How to know if battery supports regen?

Swe

100 W
Joined
Aug 11, 2014
Messages
170
Location
Stockholm, Sweden
Hi,
How do I know my battery supports regen? Is it depending of what BMS is used? I have a battery a few years old from BMSBattery "bottle-09". I have not opened it up to look at the BMS but according to the link below this is the BMS that I have. It has a charge and discharge port. And with regen how to know if it supports charging through discharge port? BMSB is not so great at answer questions... maybe someone here knows anything about this BMS?

https://bmsbattery.com/bmspcm/714-10s-13s-20a-lithium-bms-for-bottle-battery-09-bms-pcm.html
 
I found this link and someone there says "A couple in parallel might work pretty well for a bigger DD, but the charging isn't through the output leads, so you would sacrifice regen if that were an issue."

Does not sound so good. Does it mean I can not use regen on this battery, or was this problem only if you had them in parallel?

https://endless-sphere.com/forums/viewtopic.php?f=4&t=62552
 
I'd guess on the no regen for you side. Some bms will still allow up to 5 amps in the output, but regen could be more than that. Not worth trashing your bms, since it stands between you and burning your house down.

There is of course, the bypass the bms to discharge solution, but then you lose lvc protection on the discharging. You could still have balancing on the charge if you do it that way.

Me, I'd screw regen till you get a battery designed for it. Charges through the output. My experience with regen was that you could just pedal a few blocks and save the same number of watt hours. Just use a tiny tickle of throttle to eliminate the cogging from the dd motor, and pedal like you had the throttle off.

Think about the math of it.. Lets say you ride with 50w of throttle on. if you have a 500 watt hour battery, you could ride for 10 hours on that battery, using the throttle to eliminate the DD drag. Obviously you won't be doing that! But if you tickle the throttle on the flatter parts and pedal, you can ride a half hour that way using only 25 watt hours. Call it 5 miles, if you are going 10 mph for that half hour. That's a pretty good range extension, for just 30 min of regular pedaling. Its more range than you will ever get from regen braking. Especially if you start to coast it down to those stops anyway. Tickle the throttle when coasting, to get that extra distance from the coasting.
 
I will not do it mainly for the extra range of battery, even though I think will get a few % extra since it is a heavy cargo bike and I have a lot of small and big hills here.

I would do it to save my brakes because I feel I use them a lot to slow down the speed even in smaller hills because I don’t want to ride faster with the children. And then a little bonus to have a little extra range with my small battery.
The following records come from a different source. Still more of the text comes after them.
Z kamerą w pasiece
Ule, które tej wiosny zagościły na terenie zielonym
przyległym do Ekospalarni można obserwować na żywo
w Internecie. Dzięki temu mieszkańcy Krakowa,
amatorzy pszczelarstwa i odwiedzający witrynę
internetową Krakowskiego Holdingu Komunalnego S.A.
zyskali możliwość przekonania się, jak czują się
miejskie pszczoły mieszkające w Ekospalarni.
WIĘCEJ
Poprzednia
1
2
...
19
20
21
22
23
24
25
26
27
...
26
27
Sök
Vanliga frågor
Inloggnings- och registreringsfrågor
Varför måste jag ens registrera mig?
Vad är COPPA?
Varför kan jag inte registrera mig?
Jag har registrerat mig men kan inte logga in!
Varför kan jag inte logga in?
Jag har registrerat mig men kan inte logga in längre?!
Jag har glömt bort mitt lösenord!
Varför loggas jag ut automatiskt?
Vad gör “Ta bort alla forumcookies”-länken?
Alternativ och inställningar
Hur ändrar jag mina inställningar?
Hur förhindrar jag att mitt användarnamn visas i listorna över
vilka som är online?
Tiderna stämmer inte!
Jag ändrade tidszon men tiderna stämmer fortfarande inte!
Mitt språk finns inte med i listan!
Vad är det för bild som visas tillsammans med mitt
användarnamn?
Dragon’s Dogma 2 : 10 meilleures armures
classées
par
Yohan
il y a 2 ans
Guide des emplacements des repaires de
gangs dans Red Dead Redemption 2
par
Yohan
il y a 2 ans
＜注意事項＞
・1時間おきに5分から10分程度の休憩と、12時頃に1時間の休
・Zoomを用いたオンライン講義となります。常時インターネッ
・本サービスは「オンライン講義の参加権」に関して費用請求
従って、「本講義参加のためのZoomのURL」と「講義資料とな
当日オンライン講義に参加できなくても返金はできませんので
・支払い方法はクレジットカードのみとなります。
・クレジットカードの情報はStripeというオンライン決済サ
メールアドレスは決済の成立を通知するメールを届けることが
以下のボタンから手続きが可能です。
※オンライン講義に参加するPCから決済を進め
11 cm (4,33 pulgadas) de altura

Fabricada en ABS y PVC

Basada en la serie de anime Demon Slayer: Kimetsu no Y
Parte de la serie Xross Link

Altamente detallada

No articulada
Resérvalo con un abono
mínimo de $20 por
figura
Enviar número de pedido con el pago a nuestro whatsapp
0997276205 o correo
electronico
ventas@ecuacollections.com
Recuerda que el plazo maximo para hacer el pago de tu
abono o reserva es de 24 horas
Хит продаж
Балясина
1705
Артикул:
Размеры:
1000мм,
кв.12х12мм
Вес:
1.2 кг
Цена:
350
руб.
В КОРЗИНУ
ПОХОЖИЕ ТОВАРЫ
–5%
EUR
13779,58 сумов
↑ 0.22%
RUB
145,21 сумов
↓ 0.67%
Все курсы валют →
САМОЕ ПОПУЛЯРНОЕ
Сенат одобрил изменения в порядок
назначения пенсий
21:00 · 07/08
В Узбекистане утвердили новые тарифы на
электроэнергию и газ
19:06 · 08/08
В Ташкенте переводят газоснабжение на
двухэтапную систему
Thanks for your answer, guess I just have to wait until I change battery or cells. They are a few years now but I can have them one more season I think.
 
Swe said:
How do I know my battery supports regen? Is it depending of what BMS is used? I have a battery a few years old from BMSBattery "bottle-09". I have not opened it up to look at the BMS but according to the link below this is the BMS that I have. It has a charge and discharge port. And with regen how to know if it supports charging through discharge port?
Depends on the design.

Most common way to implement separate charge and discharge protections is with a single FET on each, each blocking the appropriate direction. If this is the case then the discharge port can carry as much charge current as discharge current but you will have no overcharge protection. In other words, it will work just fine as long as your controller does a good job regulating regen voltage. If it fails and you see an overvoltage AND the battery is near full you could see damage or a fire.

Note that even if you set regen to "off" you can still see regen if you exceed the base speed of the motor (i.e. you are going down a hill.) In that case you will be feeding back through the discharge port and there's not much you can do about it; the diodes in the controller FETs will conduct and feed back voltage.

If the discharge output has two back-to-back (NOT parallel) FETs then it will likely protect against overcharge there as well, in which case no worries.
 
I'm sure there are bms hacks I'm unaware of, I'm no E engineer.

Open the battery up, and try to get a good clear picture of the bms circuits, including the labels where wires solder on. Others here may be able to tell you much more about if it supports regen now. Or can be modified with a simple fix.

One of the easiest might be to just replace the bms, with one that does definitely support regen.

The very easiest is just to add a new wire and plug for discharge, that bypasses the bms. Have the original one still go to a light on your handlebars. When that light goes out, STOP.

FWIW, the one really legit reason to desire regen is to add additional braking power, that does not wear out your pads. If you do ride fast, you will brake hard. Riding fast is very tempting when new to e bikes.